The greed and selfishness that the free market capitalist economy inspires impacts just about every area of social and commercial interaction in consenting societies, it seems. It's not just Wall Street and government leaders caught in the trap. It's the entire system in terms of the way that it's set to run, which moves the money ever more to the top economic tier by siphoning it from the bottom and middle ones.
Since there is a relatively fixed supply of money, it stands to reason that the more that one sector of society gets of it (often through economic disaster schemes in the patterns that Naomi Klein describes) -- the less that exists for other sections. So in the end, the country increasingly becomes a banana republic with a huge lower class, a greatly affluent upper class and not much in between.

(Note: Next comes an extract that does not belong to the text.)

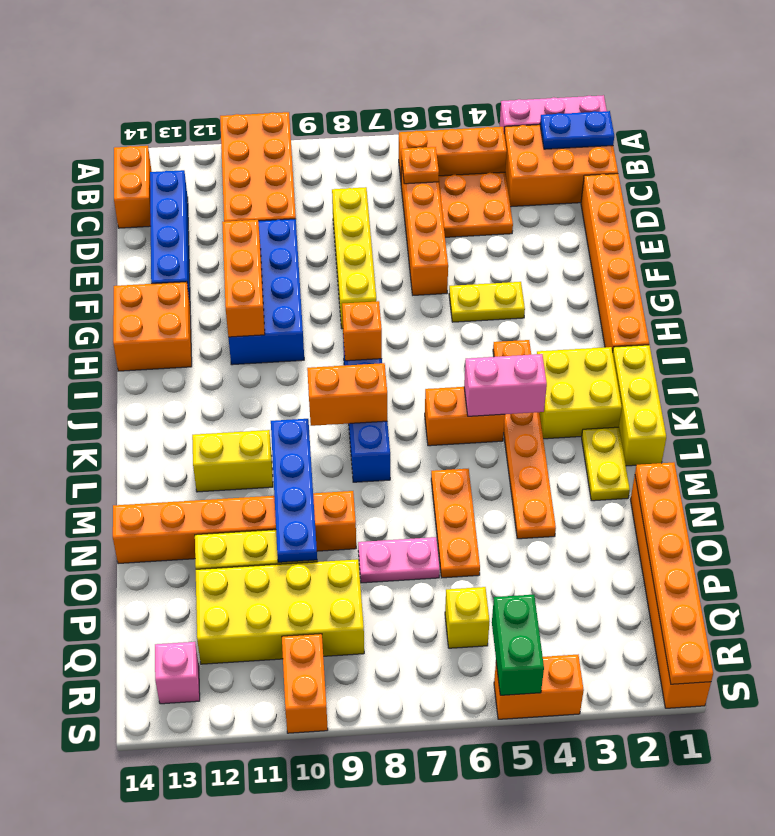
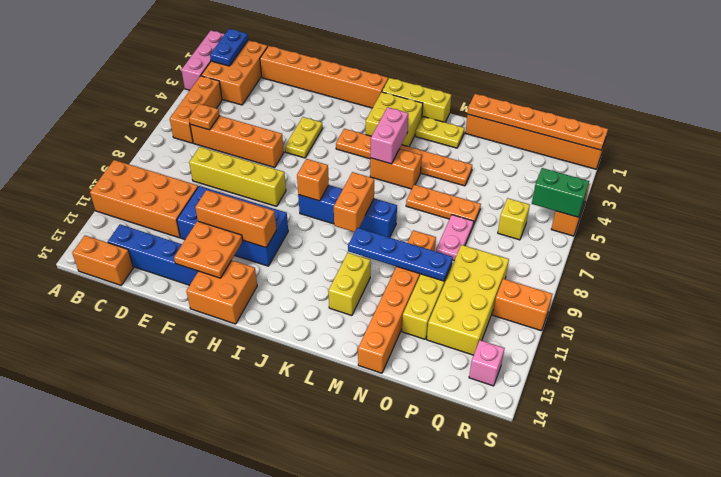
orange 2x2 plate [439,172,513,237] -> orange 2x2 plate moved to [174,221,243,278]
orange 1x2 brick [425,387,505,446] -> orange 1x2 brick turned to [370,149,422,189]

Years ago, the founder of central MA's food bank told me of the obscenely high salaries that the directors of a major, well-known Massachusetts charity providing funds for hungry Americans received every year, an amount that was purposely not readily made public. The reason is that all of the volunteers for this charity, that raise millions of dollars each year, would be greatly dismayed to learn that around a fourth of them were, actually, working to enrich upper management.

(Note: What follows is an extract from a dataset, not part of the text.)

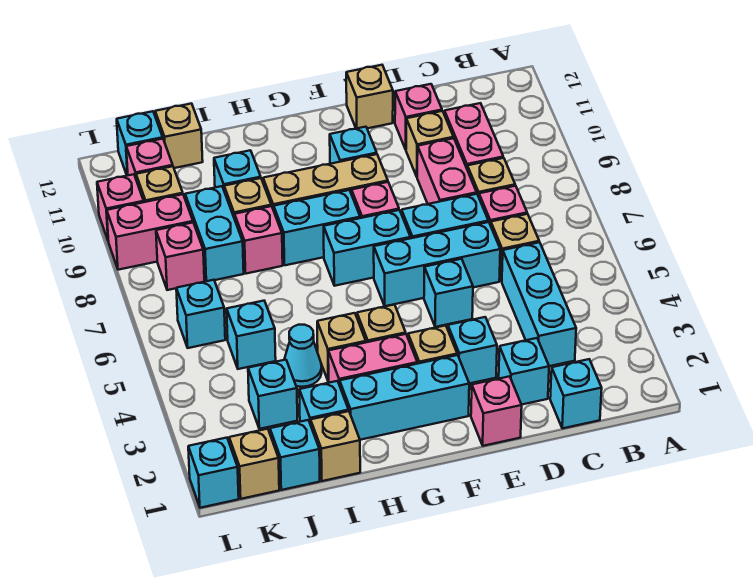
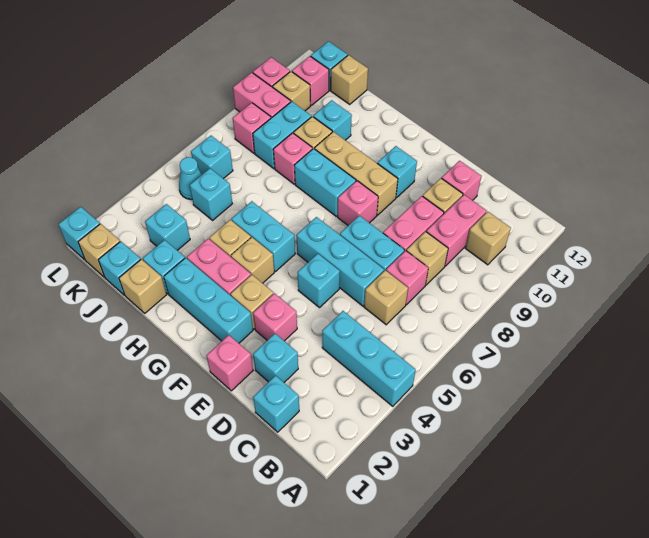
cyan 1x3 brick [502,242,576,366] -> cyan 1x3 brick turned to [322,311,416,406]
cyan 1x1 brick [448,317,497,384] -> pink 1x1 brick [253,293,297,341]
tan 1x1 brick [346,65,393,129] -> tan 1x1 brick moved to [466,212,511,265]
cyan 1x2 brick [324,210,411,286] -> cyan 1x2 brick moved to [231,201,295,272]
cyan 1x1 cone [284,325,322,387] -> cyan 1x1 cone moved to [179,157,202,200]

In other words, approximately a quarter of the money raised went to salaries and much of the rest went into advertising so that, in the final reckoning, only a modest amount, actually helped to provide food security. What a seamy racket! The unwary public, eager to work hard to uplift starving Americans, was (is), obviously, duped in the process.
Granted, the charity's directors were talented in terms of advertising and, in other ways, promoting the aid organization. However, can't competent executives and other upper tier staff be found that are willing to work for much less, due to a devotion to the causes that they are advancing?